** Required action **
Please extract the part of the rows that opens with the line containing "What is the range" and closes at the end of the rows, reproducing each line verbatim and omitting the pictures.

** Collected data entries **
- - - - - - -
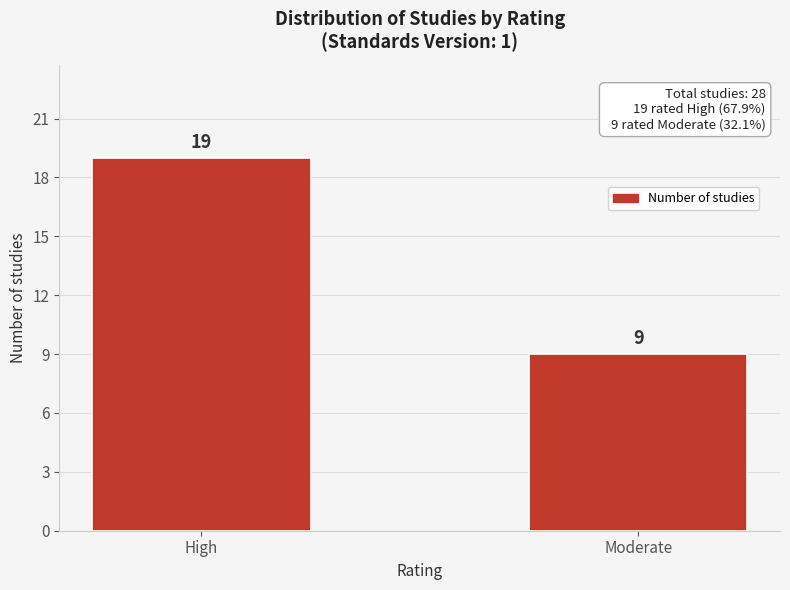

Reading left to right, what are all the values shown in this chart?

High=19	Moderate=9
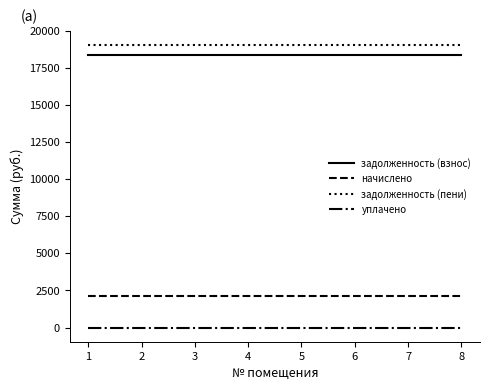

Reading right to left, list all the values displayed in this chart.

задолженность (взнос): 18355.7	18355.7	18355.7	18355.7	18355.7	18355.7	18355.7	18355.7
начислено: 2106.0	2106.0	2106.0	2106.0	2106.0	2106.0	2106.0	2106.0
задолженность (пени): 19057.7	19057.7	19057.7	19057.7	19057.7	19057.7	19057.7	19057.7
уплачено: 0.0	0.0	0.0	0.0	0.0	0.0	0.0	0.0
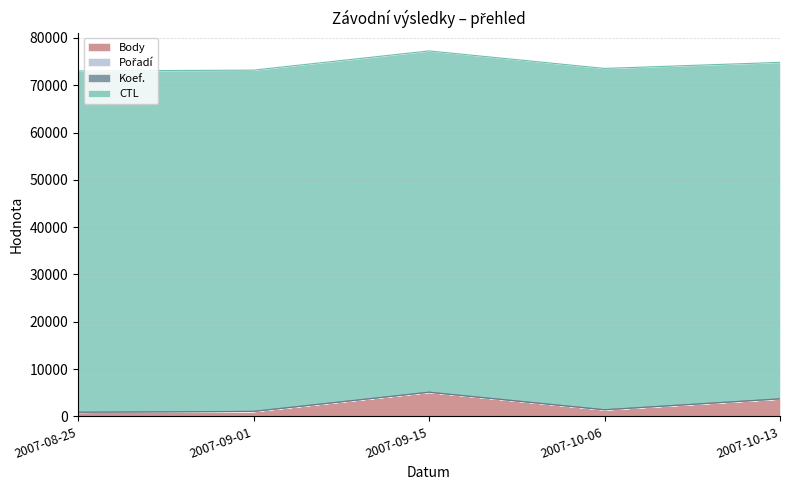

What value does the Body series have at 2007-10-13, to the nearest 50?

3700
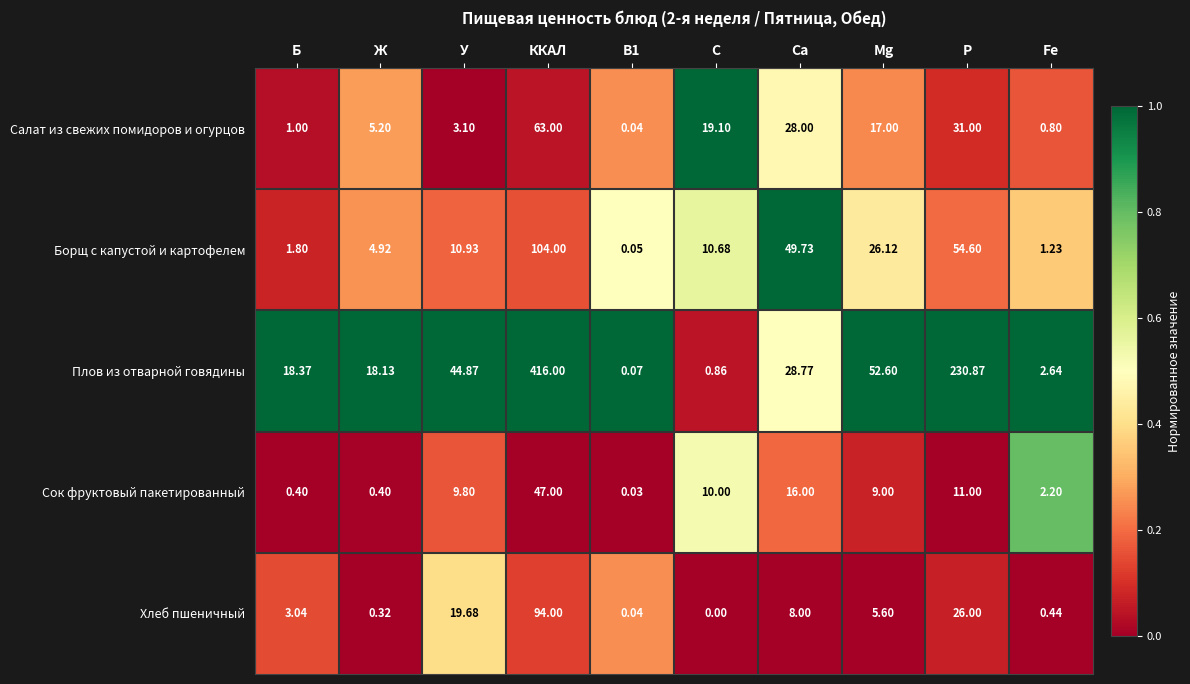

What is the difference between the highest and lowest values at Fe?

2.2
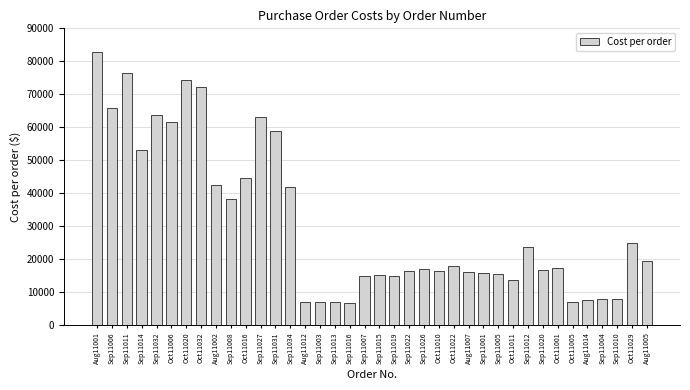

How many values are below 17250?

19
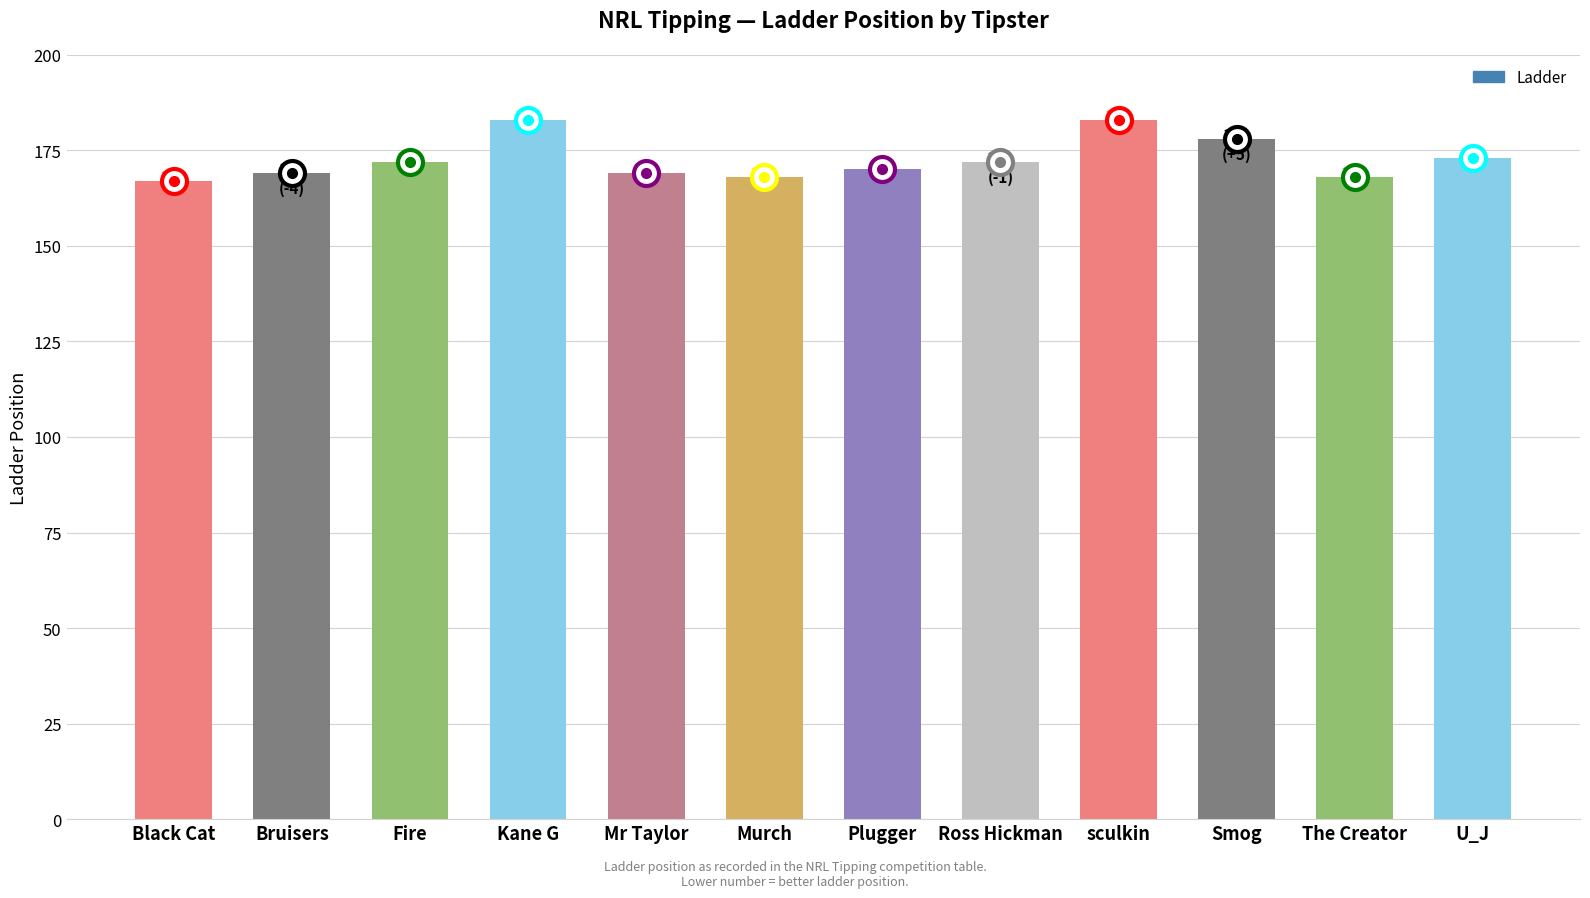

The chart shows a value of 231 at Black Cat. True or false?

False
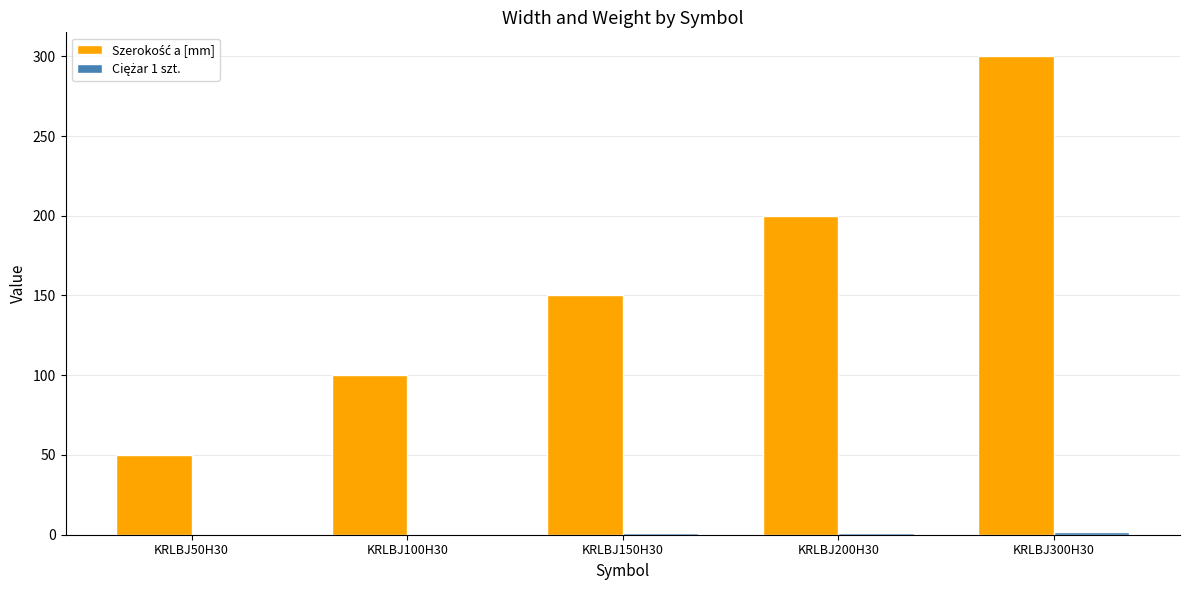

At which category is the sum across all series the highest?

KRLBJ300H30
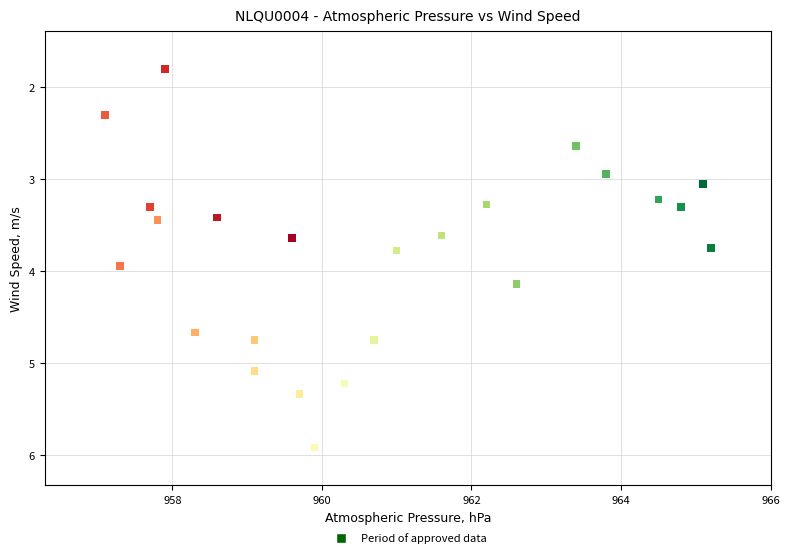

What is the range of Y values (max minus min)?

4.1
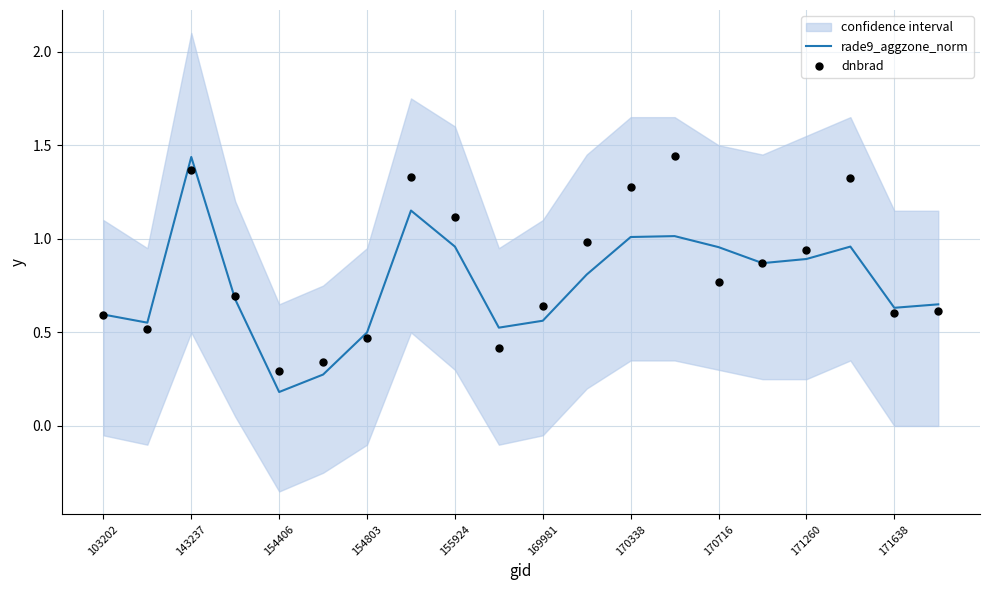

Which series contains the highest Y value?

dnbrad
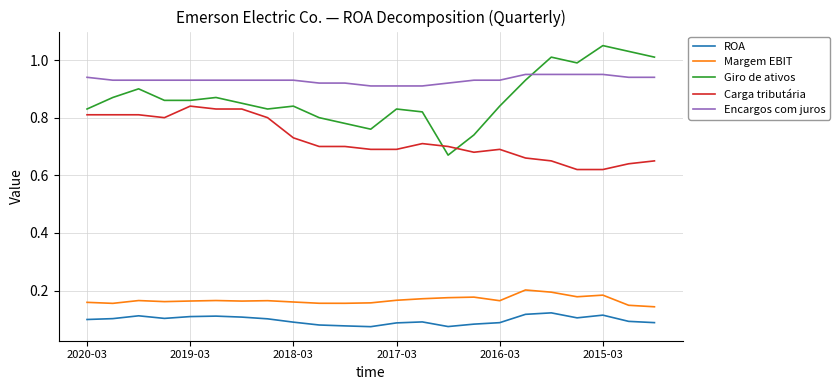

What is the difference between the maximum and minimum values in the Giro de ativos series?

0.4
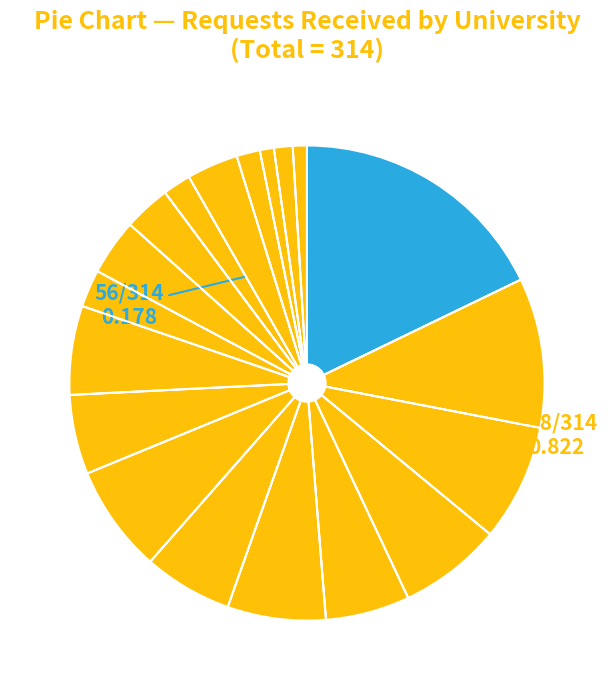

How many slices are in this pie chart?

19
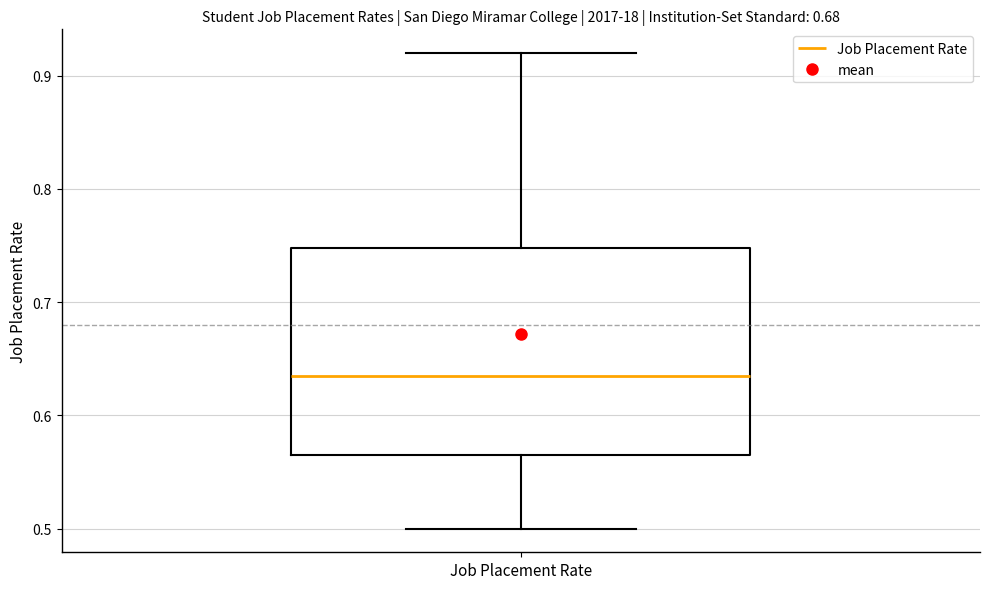

Where does the upper whisker of the box for Job Placement Rate end on the y-axis? The values are not printed on the chart, so give them approximately, as read against the axis.

0.92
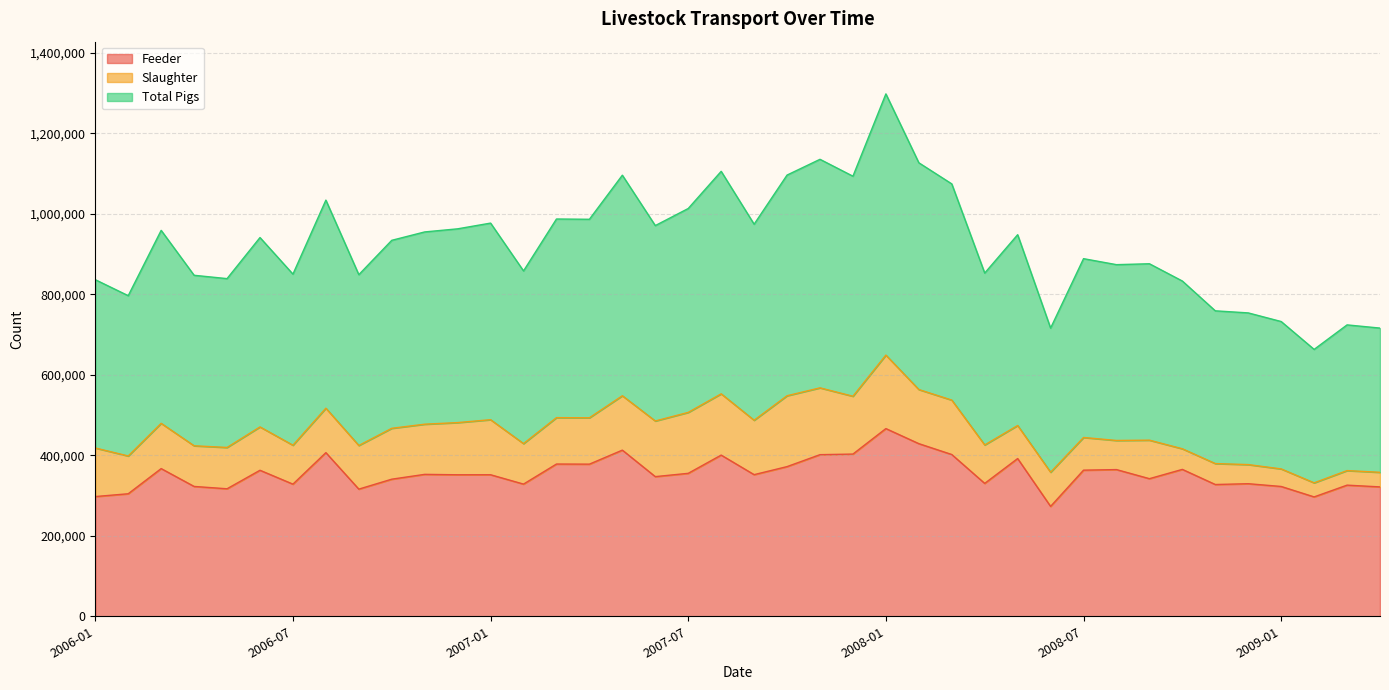

Which category has the lowest value in the Total Pigs series?

2009-02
- - - - - - -
** Result of the task **
What is the range of Y values (max minus min)?

4.1

Which series contains the highest Y value?

dnbrad

What is the difference between the maximum and minimum values in the Giro de ativos series?

0.4

How many slices are in this pie chart?

19

Where does the upper whisker of the box for Job Placement Rate end on the y-axis? The values are not printed on the chart, so give them approximately, as read against the axis.

0.92

Which category has the lowest value in the Total Pigs series?

2009-02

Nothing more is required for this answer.